Today I offer up my final excuse, err, accounting of the year as to why I’m not riding my bicycle as much as I’d like. I could blame it on the weather, you know, days and days of unending rain followed by cold, cold temperatures. How cold was it, you say?

RaccoonBirdFeeder

The weather was so cold the neighborhood raccoons were wearing knit sweaters as they emptied our bird feeders.

Last Friday was illustrative of my efforts to improve my fitness. It was a good weather day for December. The mid-afternoon temps were reaching the low 50’s, there was a slight wind, and fluffy white clouds dotted the sky. I deemed it a day for a ride. First up, I needed to get appropriately attired, which meant finding clothes located in a box left somewhere following our move to beautiful downtown Buzzard’s Roost. With the box located and a decision made to ignore the slight smell of mold, I wriggled and pulled into my lycra/spandex knickers that somehow shrunk while in storage. The “club fit” jersey (read FULL cut here) was encouraged into place soon followed by shoes and helmet.

Of course, it was necessary to “wire up” as we say in the “let’s measure everything we do” world of today’s fitness. That meant pulling off the jersey, strapping on the heart rate monitor, synching up the Bluetooth radio, letting the phone find the all critical GPS satellites despite the knowledge that I was probably not going to ride further than five miles. (Note: The Navigator gave me a GoPro Hero 3+ Black edition camera for Christmas so now I’ll have even more electronics to sync up before riding!)

Finally, underway and smoothly rolling down the road, a crazed squirrel, exhibiting madness like I’ve never seen before, dashed and pranced its way just in front of my tire requiring me to brake in a semi-straight line to avoid falling in the “horse apples” decorating the road. I didn’t need the GPS enabled fitness tracking software to advise me my heart rate was now out of the “fat burning” zone.

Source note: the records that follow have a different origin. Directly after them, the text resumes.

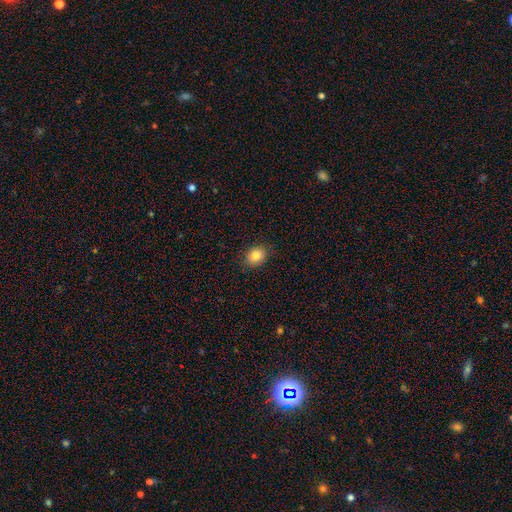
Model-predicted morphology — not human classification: smooth-or-featured: smooth: 85% | star or artifact: 9% | featured or disk: 6%
  how-rounded: in between: 52% | round: 47% | cigar-shaped: 1%
  merging: none: 88% | minor disturbance: 9% | major disturbance: 2% | merger: 1%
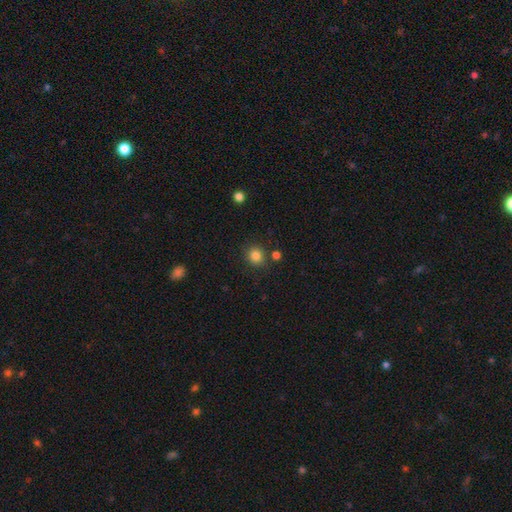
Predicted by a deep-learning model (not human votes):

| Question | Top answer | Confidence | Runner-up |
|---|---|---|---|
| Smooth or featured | smooth | 83% | star or artifact (12%) |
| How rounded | round | 86% | in between (13%) |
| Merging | none | 84% | minor disturbance (8%) |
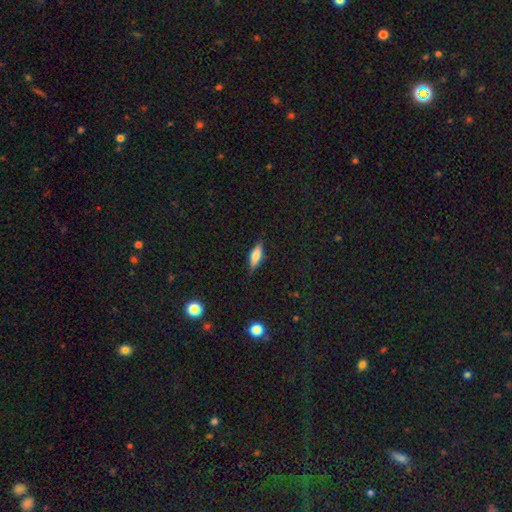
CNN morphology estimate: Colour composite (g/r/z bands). It shows a smooth galaxy with no disk features (62%) that is in between round and cigar-shaped (57%). Merging: none (82%).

By the half mile mark, I was settled back into a good cadence but was quickly reminded that daydreaming on a bicycle is a bad idea as one of the local resident’s daughters practiced the fine art of make-up application whilst talking on a cell phone whilst driving with her knees whilst ignoring that big old red thing at the intersection. You know – the STOP SIGN!

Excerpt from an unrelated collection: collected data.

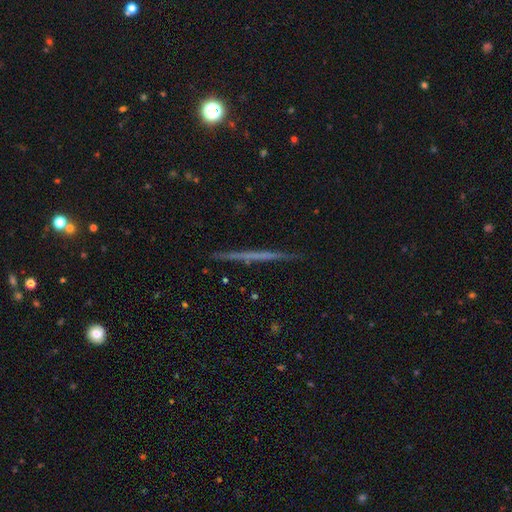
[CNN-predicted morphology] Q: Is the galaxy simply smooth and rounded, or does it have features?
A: featured or disk — 59%.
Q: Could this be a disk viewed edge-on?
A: yes — 97%.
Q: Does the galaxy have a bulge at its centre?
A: none — 90%.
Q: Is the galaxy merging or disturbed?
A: none — 92%.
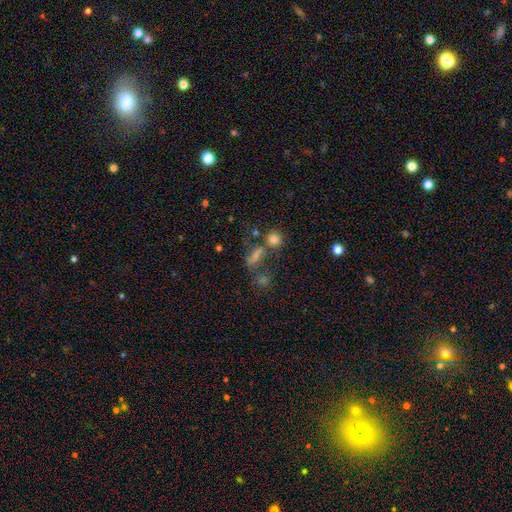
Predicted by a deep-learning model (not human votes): The model was most divided on "how rounded": in between: 46%, round: 36%, cigar-shaped: 18%. Remaining: smooth or featured — smooth (50%); merging — none (48%).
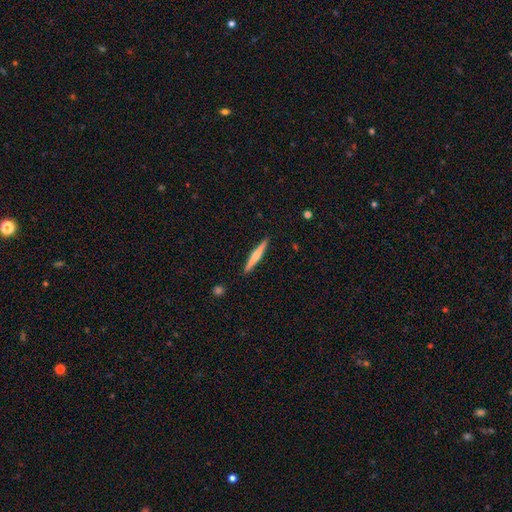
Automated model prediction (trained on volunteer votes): Smooth or featured?
  - smooth: 48% *
  - featured or disk: 47%
  - star or artifact: 5%
Merging?
  - none: 91% *
  - minor disturbance: 7%
  - major disturbance: 1%
  - merger: 1%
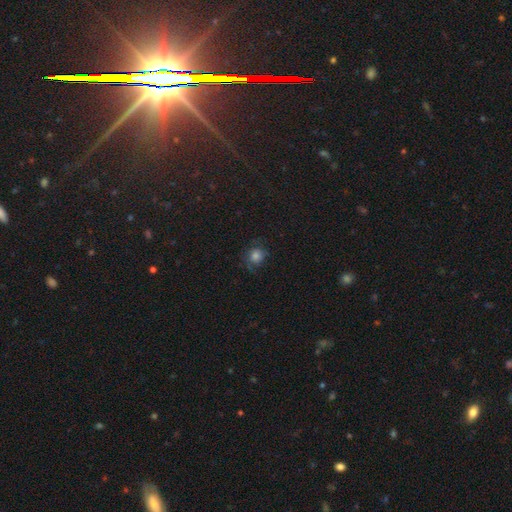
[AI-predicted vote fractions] This appears to be a smooth galaxy with no disk features (70%) that is round (83%). Merging: none (69%).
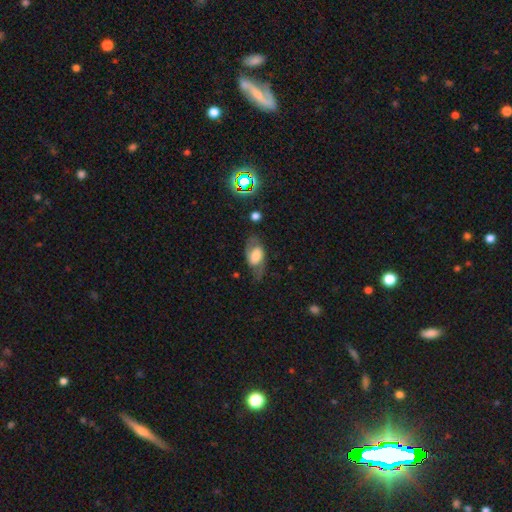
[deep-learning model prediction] smooth_or_featured: featured or disk (p=0.56) [alt: smooth p=0.36]
disk_edge_on: no (p=0.90) [alt: yes p=0.10]
bar: no (p=0.48) [alt: weak p=0.38]
has_spiral_arms: yes (p=0.76) [alt: no p=0.24]
bulge_size: moderate (p=0.42) [alt: large p=0.34]
merging: none (p=0.60) [alt: minor disturbance p=0.24]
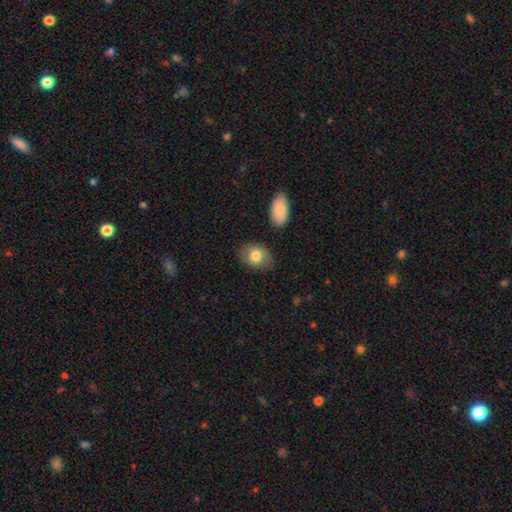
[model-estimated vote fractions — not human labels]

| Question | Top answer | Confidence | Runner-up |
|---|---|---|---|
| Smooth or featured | smooth | 79% | featured or disk (14%) |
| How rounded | in between | 67% | round (31%) |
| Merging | none | 79% | minor disturbance (15%) |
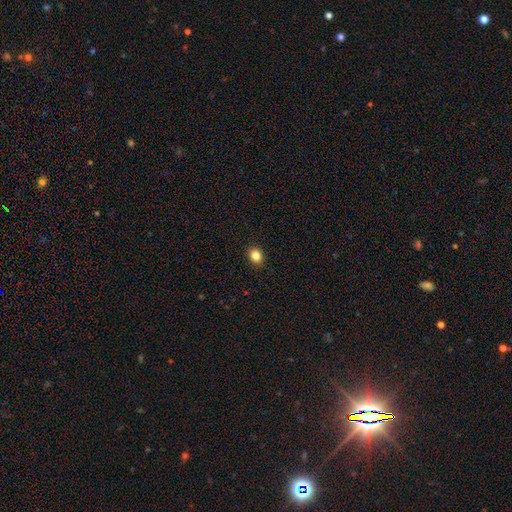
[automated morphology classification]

At the three quarter mile mark, a large shadow accompanied by a buzzing sound,  passed over me and scared me so bad my heart rate again jumped out of the fat burning zone. Thinking to myself that this must be what cycling experts consider to be interval training, I hit the apex of a left hand curve smooth and perfect only to find an immediate need to stop as fast as possible.

As it turns out, the large buzzing shadow was an Amazon drone delivering a French door high capacity stainless steel refrigerator  (Item #000142378DBT) to one of my neighbors as a surprise present for his wife. Unfortunately, the GPS encoder for the drone misread the elevation marks and was flying so low that it intersected in time and space with a FedEx delivery truck, which was dropping off an extra large gas grill (with seven burners and an auto-incinerator feature) to the same household where the refrigerator was headed. Needless to say, the collision closed down both lanes of our rural non-shoulder, non-bike lane road. Local law enforcement, the FAA, the FBI, the TSA, and a couple of other alphabetically challenged organizations soon descended upon the stainless steel mess and began the long process of assigning blame.

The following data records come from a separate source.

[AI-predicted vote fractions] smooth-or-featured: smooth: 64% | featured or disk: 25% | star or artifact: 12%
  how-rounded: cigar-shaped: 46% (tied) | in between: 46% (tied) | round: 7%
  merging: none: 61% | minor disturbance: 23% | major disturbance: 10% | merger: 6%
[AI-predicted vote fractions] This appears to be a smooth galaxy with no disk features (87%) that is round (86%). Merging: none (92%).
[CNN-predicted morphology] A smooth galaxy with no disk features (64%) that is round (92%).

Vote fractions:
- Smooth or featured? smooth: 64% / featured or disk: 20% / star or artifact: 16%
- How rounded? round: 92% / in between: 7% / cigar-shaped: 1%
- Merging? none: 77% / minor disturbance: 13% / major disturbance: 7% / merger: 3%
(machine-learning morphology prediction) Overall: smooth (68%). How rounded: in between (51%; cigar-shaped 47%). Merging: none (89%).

After reporting my observations to the accumulated agencies and then giving an on-air camera interview to the local TV station about the matter, I was still committed to completing my ride. One hour after starting my trek and now a full mile away from home, I climbed to the top of the next rise only to find the road blocked by a mountain of trash and debris that had toppled from the county’s newest landfill – some people probably know it as the Park ‘N Ride at exit 33. Yes, the road was impassable and a real threat of puncturing a tire on a used needle lurked amidst the empty Budweiser bottles, used baby diapers, and fast food containers. This last impediment to my ride was simply too much and my spirit was broken – much as the Genuine Miller Lite bottle of beer to my left.

I turned around dejectedly and made my (fortunately) unobstructed way home. My mood soon improved however knowing that once again I would sleep securely in the knowledge that I had really, really tried to improve my fitness. As they say, that’s my story and I’m sticking to it!

A Belated Congratulations!

Having not written in a while means that I haven’t congratulated my friend Ted Rogers, BikinginLA, on his successful move to a revenue supported site. Ted does an outstanding job of reporting cycling events that run the emotional gamut from sad/angry to happy/ecstatic. Here’s my best wishes for Ted and ongoing success as we move into 2014. Also, here’s hoping that he reports on many, many less cycling deaths and injuries in the coming year!

And Finally,

HAPPY NEW YEAR TO ALL!

Until later,

– Zeke

P.S. A shorter version of this tale of woe was my final cycling column for 2013 the Mountaineer.